I’ve felt my age much more these days.
Whatever that means, right?
Well, I don’t mean physically, as in increasing aches and pains. Though recently my left knee had this constantly painful throb that only now is fading away. It made it uncomfortable to walk, especially up and down my father in law’s stairs while visiting over March break. That ache is now more or less gone, and I don’t even know entirely what caused it.
And I also don’t exactly mean feeling my age in a bad way. I’m not speaking of regret. Or disappointment. Or youthful failures. Though I’ve not lived perfectly or always made wise decisions. We’re all the sum total of our choices.
What I mean is seeing familiar memories with different eyes, like when we stopped on the way home from my father in law’s at the university where I did my undergrad almost 30 years ago. Having my teenage kids with me there—and seeing the campus again, even if briefly, through their eyes—was a moving but strange experience. Revisiting my past, I couldn’t help but think of their future.

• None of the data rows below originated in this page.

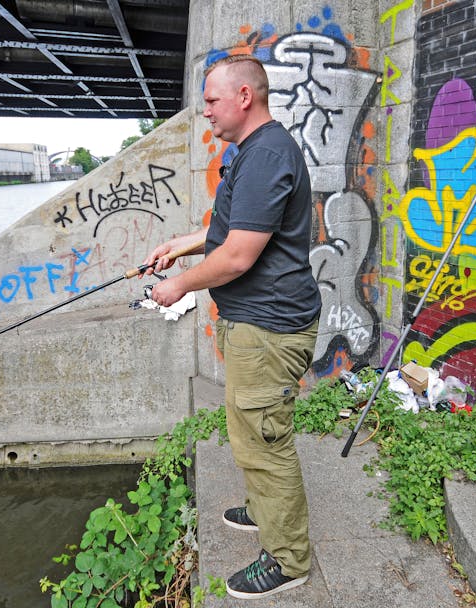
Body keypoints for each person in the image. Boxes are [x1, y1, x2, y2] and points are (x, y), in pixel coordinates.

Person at [141, 54, 321, 600]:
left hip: (269, 329)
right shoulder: (255, 151)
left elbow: (240, 255)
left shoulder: (265, 154)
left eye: (213, 101)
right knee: (250, 431)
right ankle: (265, 507)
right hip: (255, 324)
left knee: (264, 441)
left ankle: (290, 560)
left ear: (245, 97)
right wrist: (183, 244)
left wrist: (179, 286)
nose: (207, 114)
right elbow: (233, 227)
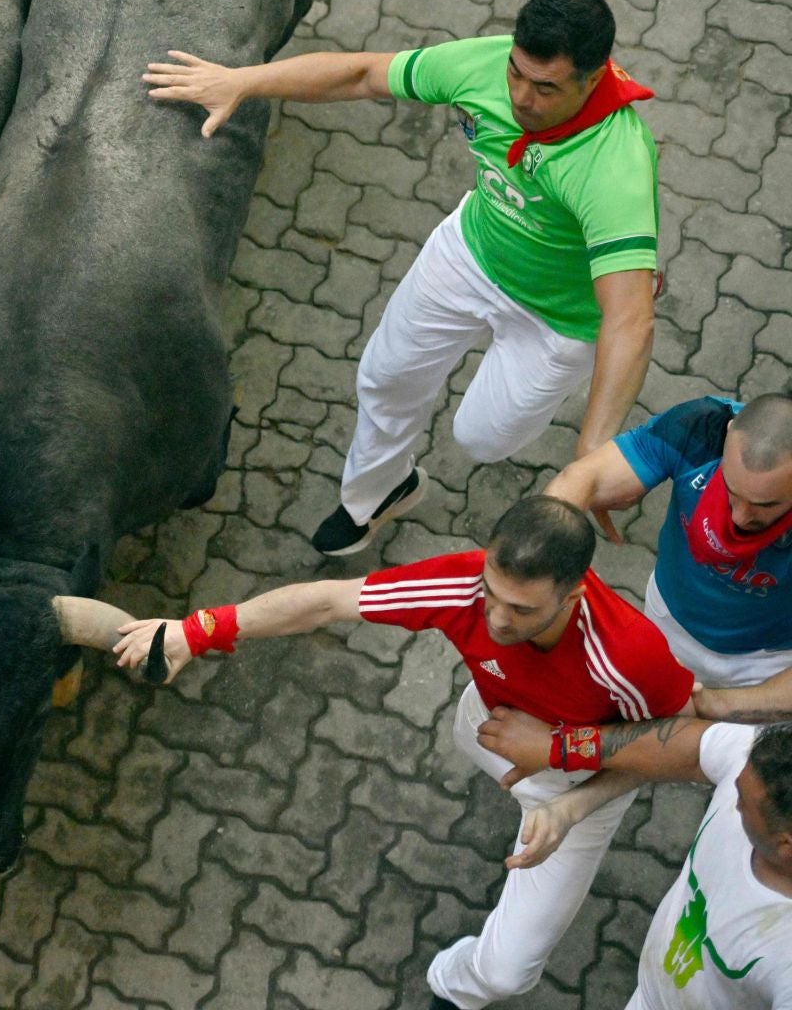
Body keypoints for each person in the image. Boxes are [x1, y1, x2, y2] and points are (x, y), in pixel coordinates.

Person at [114, 496, 694, 1009]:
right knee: (473, 737)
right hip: (487, 731)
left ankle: (454, 986)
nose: (494, 619)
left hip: (576, 791)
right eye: (492, 593)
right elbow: (326, 602)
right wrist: (198, 630)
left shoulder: (630, 656)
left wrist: (563, 771)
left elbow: (678, 746)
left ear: (575, 592)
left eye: (521, 610)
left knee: (507, 971)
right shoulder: (466, 585)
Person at [144, 0, 659, 557]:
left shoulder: (616, 165)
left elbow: (631, 319)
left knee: (481, 438)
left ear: (594, 78)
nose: (521, 97)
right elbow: (362, 74)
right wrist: (243, 81)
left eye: (546, 88)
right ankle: (380, 493)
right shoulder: (483, 65)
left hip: (558, 319)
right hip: (473, 252)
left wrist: (592, 461)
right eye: (516, 73)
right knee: (385, 376)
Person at [474, 713, 792, 1009]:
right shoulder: (766, 766)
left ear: (785, 846)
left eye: (742, 801)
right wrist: (562, 749)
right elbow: (692, 749)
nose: (730, 795)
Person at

So when I talk about feeling my age, I mean it in the sense that our kids are all teenagers now. In 6 years the last of them will likely be finishing high school (one way or another!). I mean that I have this deeply emotional awareness that our life as a family has entered a different season. I feel it in my bones. I feel it when I hear the deepening voice of one of our sons. I feel it when driving with my daughter—her behind the wheel, having recently gotten her learner’s permit. I feel it when my wife and I have conversations about the future and what it may look like. I feel it in myself, in how I have changed, in how my perspective has shifted.

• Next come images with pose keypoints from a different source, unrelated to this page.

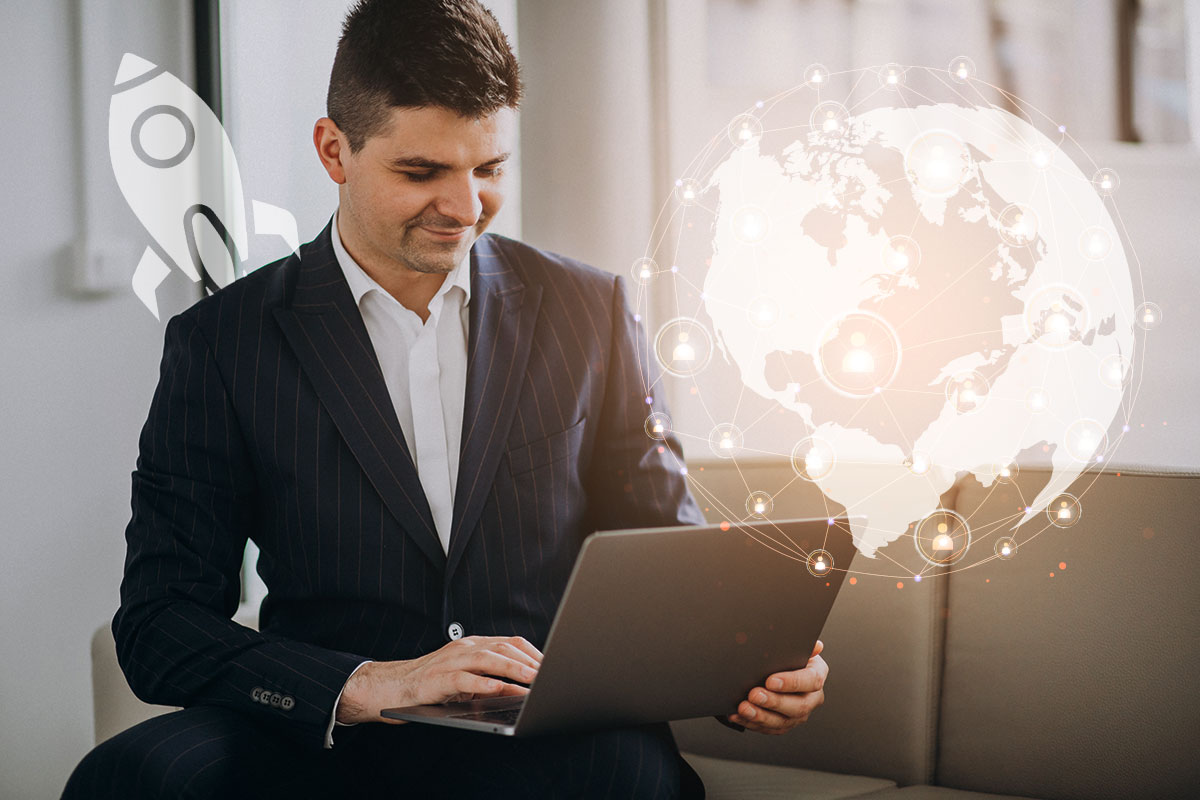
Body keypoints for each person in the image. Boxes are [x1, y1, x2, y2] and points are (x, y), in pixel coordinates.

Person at [62, 1, 828, 797]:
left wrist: (750, 666)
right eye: (422, 172)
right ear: (334, 150)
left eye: (489, 169)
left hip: (542, 734)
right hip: (335, 731)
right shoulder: (223, 342)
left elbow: (668, 557)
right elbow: (158, 624)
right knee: (134, 775)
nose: (465, 208)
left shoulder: (588, 310)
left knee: (628, 778)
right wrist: (368, 684)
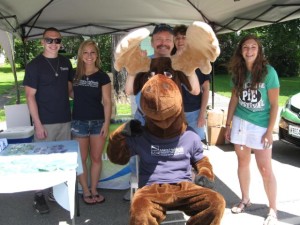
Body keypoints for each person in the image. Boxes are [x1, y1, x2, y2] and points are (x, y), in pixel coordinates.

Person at [123, 23, 199, 200]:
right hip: (144, 120)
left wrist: (188, 66)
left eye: (167, 39)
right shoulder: (144, 63)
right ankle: (137, 187)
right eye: (159, 39)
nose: (163, 43)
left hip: (172, 123)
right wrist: (134, 68)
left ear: (173, 42)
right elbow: (128, 90)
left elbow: (195, 90)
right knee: (137, 155)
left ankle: (178, 189)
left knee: (174, 158)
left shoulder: (178, 63)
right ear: (152, 41)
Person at [224, 34, 279, 225]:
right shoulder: (237, 72)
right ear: (241, 50)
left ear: (259, 50)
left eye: (253, 47)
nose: (249, 50)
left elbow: (274, 105)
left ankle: (272, 208)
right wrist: (228, 124)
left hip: (261, 125)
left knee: (265, 168)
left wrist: (270, 131)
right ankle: (245, 199)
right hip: (240, 122)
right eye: (245, 47)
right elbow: (234, 99)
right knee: (242, 162)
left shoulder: (268, 72)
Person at [23, 27, 73, 214]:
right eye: (49, 40)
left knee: (60, 160)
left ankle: (54, 191)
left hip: (65, 120)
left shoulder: (66, 62)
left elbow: (69, 91)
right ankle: (39, 196)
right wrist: (37, 124)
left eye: (57, 40)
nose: (53, 44)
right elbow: (30, 96)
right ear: (42, 42)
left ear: (61, 42)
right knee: (42, 161)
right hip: (44, 122)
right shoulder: (34, 65)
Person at [70, 40, 112, 204]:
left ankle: (94, 189)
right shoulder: (73, 74)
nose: (89, 56)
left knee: (95, 158)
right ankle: (85, 191)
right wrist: (82, 99)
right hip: (79, 122)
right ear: (81, 54)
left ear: (97, 55)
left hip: (97, 122)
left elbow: (107, 102)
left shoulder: (102, 76)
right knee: (81, 159)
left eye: (92, 52)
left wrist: (106, 124)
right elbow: (70, 93)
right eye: (85, 52)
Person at [173, 24, 211, 142]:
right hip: (175, 114)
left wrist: (202, 114)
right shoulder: (170, 61)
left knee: (196, 148)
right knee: (178, 147)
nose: (180, 41)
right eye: (177, 38)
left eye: (183, 37)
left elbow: (206, 89)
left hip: (195, 113)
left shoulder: (198, 60)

As a person of faith, I’d like to say that I see God’s directing hand clearly, that how he is leading us as a family is obvious. But while I believe my Lord—my Creator and Redeemer—is always present and at work, I have had to learn to accept that often he works behind the scenes. I have to walk by faith, not by sight, confounding as this sometimes might be. I don’t really know with complete certainty what’s ahead. But I do know he leads me in paths of righteousness for his name’s sake. I know I can trust him. I know he’s there.
By feeling my age, then, I don’t mean feeling old. Older, maybe, but not old. I mean the simple awareness of the passage of time and seeing this concretely in our kids. So even if I can see as much of my life by looking back in the rear-view mirror as I can by looking ahead through the windshield, I hopefully do so with wiser eyes.